Starting the seminar series was Mike Luttkus, dealer education trainer for PGT
Industries, presenting pictures and findings of a damage survey his company did
in the aftermath of hurricanes Charley, Ivan, Frances and Jeanne. Luttkus explained
to his audience that the latter three hurricanes, which did the most damage to
the state, were all measured to be the weakest category hurricanes possible, all
Category 1. Charley was the only Category 4 hurricane to hit Florida last year
and it was smaller in girth than the other three.
"Some people compare Charley to a large tornado and I feel that's fairly
accurate," Luttkus said.
Luttkus was Julie Schimmelpenningh of Solutia, who spoke on the topic of protective
glazing in new construction. She took her audience through questions someone investing
in protective glazing should consider (threat levels, occurrence rate, amount
of desired protection, cost and code requirements), as well as the product flow
through which glass must go before it becomes an acceptable window--or "How
Glass Becomes Spaghetti," as she called it.
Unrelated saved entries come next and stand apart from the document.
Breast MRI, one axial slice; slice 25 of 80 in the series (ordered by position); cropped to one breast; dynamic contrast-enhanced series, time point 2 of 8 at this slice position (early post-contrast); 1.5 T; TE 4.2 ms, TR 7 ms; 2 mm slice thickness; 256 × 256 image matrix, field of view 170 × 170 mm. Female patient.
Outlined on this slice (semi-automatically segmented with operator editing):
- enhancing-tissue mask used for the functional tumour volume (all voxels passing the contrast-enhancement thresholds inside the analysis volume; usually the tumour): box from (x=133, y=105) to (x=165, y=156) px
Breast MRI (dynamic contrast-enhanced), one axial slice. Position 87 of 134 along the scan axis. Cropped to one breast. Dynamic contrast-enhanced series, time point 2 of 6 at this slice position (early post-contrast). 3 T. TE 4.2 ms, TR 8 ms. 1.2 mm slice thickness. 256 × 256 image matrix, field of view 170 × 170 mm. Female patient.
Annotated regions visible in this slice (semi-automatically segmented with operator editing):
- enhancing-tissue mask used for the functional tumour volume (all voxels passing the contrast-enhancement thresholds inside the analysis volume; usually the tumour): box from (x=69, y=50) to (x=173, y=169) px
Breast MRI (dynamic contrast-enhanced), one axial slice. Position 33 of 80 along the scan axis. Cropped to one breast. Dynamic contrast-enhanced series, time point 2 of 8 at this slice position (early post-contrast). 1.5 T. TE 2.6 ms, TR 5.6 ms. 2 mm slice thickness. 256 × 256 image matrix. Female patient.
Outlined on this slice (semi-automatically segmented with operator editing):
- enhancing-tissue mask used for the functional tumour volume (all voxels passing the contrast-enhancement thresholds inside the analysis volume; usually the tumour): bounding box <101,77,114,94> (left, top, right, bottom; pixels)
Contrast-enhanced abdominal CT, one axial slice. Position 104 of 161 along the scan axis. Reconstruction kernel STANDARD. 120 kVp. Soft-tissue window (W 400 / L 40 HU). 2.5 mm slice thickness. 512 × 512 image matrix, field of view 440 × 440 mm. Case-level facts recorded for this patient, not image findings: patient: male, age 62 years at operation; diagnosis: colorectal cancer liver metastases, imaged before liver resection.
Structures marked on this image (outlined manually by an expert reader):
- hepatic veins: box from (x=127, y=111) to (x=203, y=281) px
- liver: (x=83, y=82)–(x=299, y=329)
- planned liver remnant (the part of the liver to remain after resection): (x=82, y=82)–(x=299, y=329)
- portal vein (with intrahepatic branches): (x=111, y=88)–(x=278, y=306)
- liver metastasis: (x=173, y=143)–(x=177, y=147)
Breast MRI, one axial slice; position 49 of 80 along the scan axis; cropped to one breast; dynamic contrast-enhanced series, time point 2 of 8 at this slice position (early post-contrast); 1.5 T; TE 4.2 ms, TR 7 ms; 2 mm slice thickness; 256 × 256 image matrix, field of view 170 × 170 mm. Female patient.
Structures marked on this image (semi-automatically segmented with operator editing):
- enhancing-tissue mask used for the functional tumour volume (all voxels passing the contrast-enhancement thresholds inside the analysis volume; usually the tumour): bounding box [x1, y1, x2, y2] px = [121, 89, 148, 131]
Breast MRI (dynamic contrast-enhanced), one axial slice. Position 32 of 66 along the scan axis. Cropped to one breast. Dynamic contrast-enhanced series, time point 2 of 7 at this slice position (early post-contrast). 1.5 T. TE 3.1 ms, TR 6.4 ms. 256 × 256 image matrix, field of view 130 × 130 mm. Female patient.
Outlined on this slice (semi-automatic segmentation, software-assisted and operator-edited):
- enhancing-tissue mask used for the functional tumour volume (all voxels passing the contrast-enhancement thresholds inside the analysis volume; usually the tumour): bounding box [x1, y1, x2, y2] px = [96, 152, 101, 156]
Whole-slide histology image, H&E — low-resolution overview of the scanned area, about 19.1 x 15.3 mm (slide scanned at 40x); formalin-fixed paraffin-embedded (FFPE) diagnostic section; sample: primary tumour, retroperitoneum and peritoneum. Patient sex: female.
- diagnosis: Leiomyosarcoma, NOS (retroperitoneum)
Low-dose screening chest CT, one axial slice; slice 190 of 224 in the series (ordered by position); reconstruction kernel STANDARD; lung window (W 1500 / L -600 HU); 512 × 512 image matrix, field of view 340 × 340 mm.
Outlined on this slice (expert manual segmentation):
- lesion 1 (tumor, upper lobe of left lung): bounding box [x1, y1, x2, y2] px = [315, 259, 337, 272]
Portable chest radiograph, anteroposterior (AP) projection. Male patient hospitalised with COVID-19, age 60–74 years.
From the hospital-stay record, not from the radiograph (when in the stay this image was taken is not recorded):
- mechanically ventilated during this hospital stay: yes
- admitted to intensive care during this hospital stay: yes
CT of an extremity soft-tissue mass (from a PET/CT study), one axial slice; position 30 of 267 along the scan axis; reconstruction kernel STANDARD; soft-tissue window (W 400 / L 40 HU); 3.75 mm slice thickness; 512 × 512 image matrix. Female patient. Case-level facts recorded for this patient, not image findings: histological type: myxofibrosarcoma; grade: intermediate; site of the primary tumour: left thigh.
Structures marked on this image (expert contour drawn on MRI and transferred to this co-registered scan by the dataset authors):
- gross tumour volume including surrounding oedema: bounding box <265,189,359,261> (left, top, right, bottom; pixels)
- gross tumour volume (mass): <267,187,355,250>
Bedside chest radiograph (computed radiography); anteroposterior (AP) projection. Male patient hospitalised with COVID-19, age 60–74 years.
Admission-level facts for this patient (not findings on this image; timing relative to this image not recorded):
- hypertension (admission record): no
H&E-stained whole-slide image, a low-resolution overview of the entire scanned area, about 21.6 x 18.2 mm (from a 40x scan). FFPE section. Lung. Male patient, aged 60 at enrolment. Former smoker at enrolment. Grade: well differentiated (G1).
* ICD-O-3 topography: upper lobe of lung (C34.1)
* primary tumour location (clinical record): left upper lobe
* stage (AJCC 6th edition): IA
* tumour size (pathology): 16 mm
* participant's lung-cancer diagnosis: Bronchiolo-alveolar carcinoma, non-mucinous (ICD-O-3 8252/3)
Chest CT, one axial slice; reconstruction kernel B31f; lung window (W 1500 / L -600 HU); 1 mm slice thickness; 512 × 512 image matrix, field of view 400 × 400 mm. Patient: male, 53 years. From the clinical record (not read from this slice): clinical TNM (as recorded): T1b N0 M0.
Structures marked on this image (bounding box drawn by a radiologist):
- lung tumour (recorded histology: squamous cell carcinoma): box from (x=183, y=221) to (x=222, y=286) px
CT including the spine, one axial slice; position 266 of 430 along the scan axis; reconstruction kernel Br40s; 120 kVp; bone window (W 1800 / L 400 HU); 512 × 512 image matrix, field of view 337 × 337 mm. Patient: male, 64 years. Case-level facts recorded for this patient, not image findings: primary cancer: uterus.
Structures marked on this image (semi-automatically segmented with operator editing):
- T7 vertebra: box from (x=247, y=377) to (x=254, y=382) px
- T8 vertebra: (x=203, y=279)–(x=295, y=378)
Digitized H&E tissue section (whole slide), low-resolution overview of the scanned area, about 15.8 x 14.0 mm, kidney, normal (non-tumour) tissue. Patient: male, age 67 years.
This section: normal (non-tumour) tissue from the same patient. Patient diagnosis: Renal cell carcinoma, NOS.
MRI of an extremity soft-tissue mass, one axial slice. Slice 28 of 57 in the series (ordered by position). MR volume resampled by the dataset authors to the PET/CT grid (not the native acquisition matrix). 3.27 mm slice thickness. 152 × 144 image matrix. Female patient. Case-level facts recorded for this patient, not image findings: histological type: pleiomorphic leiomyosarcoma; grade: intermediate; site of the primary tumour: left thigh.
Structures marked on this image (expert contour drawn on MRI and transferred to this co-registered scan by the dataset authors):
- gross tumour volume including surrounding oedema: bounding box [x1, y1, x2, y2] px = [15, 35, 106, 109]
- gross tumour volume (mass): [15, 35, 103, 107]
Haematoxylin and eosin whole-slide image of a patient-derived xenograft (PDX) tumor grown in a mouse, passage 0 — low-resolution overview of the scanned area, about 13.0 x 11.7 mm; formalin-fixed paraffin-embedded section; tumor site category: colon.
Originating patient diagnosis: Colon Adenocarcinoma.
"The U.S. hurricane market is from the tip of Texas to the cape of Massachusetts.
Not everyone has protection," she said.
After a short break, Nick Routh of Bekaert Specialty Films gave a quick review
of how applied window film can help protect against storm damage, showing clips
of different performance tests on security film--both daylight applied and wet
glazed -- attached to both annealed and tempered glass panes.
"Nothing happens until the glass breaks. Granted, it doesn't meet standards,
but I'd rather have that than tempered glass all over the floor," he said.
"Shutters and storm materials are great, but a lot of people can't put them
up -- or won't put them up, or put them up too late, or, as has been mentioned
before, are in the middle of Iowa."
Eric Cote and Dr. Bob Bailey of the Protecting People First Foundation (PPFF)
was the last presentation before lunch, discussing the preliminary results of
its study "Finding the Breaking Point," part of Project Safe Windows,
which looked at the aftermath of the 2004 hurricane season. As the study found,
any protection is better than none at all, but the optimum results can only be
achieved if protective materials are attached and deployed properly.
Shutters, Bailey and Cote explained, work very well if they are in place correctly,
but installing them can be problematic and even dangerous to individuals who try
to put them up during high winds, on ladders. Older members of the community,
as well, may have difficulty installing them. Mechanical, automatic shutters can
also be problematic if a building loses power and there is no manual override
by which to roll up the shutters, creating sauna-like conditions inside buildings
and perpetuating mold growth.
Screens--both rigid and flexible--worked, again with the caveat that they had
to be employed correctly, as did laminated glass. Security window film, they said,
worked when and where applied, but was difficult to survey because examples of
it in use were limited, especially examples that were put to the test and received
The PGC's spring meeting continues through tomorrow.